8 de março de 2007

Ilse Losa
1913-2006





Gosto de observar Teresa a corrigir os cadernos escolares à luz do candeeiro. Sempre que os disparatados erros dos seus pequenos alunos a fazem sorrir, ela inclina a cabeça sobre o ombro, as pálpebras descem-se-lhe ligeiramente e o rosto ganha uma graça meiga e quente. Talvez no conceito geral Teresa não seja uma mulher bonita:
tem feições pouco regulares, a boca muito carnuda, o nariz comprido demais e quando lhe estremecem as narinas faz lembrar um coelhinho. Mas tudo isso se harmoniza com o corpo esbelto de porte direito, com o pescoço alto, a cabeça estreita, o cabelo dum negro brilhante e espesso que ultimamente junta num puxo arrepanhado na nuca.

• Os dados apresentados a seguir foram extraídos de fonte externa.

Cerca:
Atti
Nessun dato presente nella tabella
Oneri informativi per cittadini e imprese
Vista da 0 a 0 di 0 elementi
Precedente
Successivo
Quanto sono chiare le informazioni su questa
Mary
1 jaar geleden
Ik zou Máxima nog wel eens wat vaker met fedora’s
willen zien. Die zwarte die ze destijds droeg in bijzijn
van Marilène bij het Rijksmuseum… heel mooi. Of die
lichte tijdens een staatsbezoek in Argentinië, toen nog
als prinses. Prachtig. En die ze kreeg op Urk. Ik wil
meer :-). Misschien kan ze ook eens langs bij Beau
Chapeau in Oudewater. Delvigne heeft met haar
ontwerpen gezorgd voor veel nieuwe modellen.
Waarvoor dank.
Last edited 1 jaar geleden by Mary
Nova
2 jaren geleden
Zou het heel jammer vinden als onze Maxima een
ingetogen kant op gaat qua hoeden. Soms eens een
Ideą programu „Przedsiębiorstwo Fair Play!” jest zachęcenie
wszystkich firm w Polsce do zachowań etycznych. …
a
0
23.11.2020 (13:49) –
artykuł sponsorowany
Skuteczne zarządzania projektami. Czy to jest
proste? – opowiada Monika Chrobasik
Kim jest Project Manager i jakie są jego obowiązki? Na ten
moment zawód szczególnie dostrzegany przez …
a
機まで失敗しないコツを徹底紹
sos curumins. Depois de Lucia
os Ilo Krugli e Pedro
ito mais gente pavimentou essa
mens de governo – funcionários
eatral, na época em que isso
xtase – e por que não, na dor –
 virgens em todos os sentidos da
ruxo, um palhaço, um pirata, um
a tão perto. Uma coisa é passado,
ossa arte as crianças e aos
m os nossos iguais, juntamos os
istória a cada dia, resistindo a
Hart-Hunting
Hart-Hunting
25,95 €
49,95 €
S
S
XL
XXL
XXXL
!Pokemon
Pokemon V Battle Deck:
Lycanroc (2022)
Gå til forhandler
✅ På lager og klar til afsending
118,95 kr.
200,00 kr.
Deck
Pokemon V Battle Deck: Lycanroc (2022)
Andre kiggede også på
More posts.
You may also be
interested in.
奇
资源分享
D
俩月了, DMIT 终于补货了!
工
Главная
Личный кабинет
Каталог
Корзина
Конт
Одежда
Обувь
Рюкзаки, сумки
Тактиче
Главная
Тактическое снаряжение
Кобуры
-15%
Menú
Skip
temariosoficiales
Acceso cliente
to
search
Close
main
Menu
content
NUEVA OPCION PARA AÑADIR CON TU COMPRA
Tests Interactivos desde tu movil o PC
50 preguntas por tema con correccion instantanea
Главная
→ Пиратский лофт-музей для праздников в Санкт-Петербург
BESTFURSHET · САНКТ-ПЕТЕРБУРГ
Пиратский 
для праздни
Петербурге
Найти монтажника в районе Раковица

Teresa dá aulas na escola primária duma zona pobre, num edifício velho, quase a cair, onde largas frinchas por debaixo das portas e das janelas provocam constantes correntes de ar. Se ao princípio manifestara entusiasmo pelo curso, embora apenas o tirasse porque Severino achava ser o curso que levava menos tempo, ficava barato e proporcionava rapidamente o ganha-pão, pouco a pouco foi ficando desiludida.
«As colegas mais velhas batem naquelas pobres crianças a torto e a direito», diz. «Eu só me resolvo a bater-lhes, mas apenas nas mãos, se me aparecem com as orelhas sujas ou piolhos na cabeça depois de as ter repreendido repetidas vezes». Por vezes ela chega desanimada a casa, dizendo não suportar por muito mais tempo o ensino a crianças que, de tão carecidas de carinho e de alimentação, nem conseguem prestar atenção às suas explicações. E começamos a fazer planos para uma livraria, num bairro afastado do centro e de como haveremos de juntar o dinheiro para isso. Teresa ajudar-me-á na arrumação dos livros, no balcão, na caixa.
Dentro de dois ou três anos começaremos a editar uma colecção de livros de pequeno formato, de preço módico, mas de muita qualidade. E havemos de contratar óptimos tradutores para os livros estrangeiros, apresentar capas de bom gosto, havemos de nos prestigiar para progredir depressa, poder dispensar a loja e dedicar-nos exclusivamente às edições. E Teresa gostaria de organizar uma colecção para crianças, com gravuras coloridas, e sempre que estamos com o Renato aconselha-se com ele sobre o assunto... Planos, planos, planos... E depois tudo continua na mesma, Teresa a tentar ensinar as crianças cheias de fome e piolhos e eu a traduzir cartas comerciais a troco de remuneração mais ou menos razoável e livros de ficção por remuneração humilhante, porque o comércio governa e a literatura vegeta.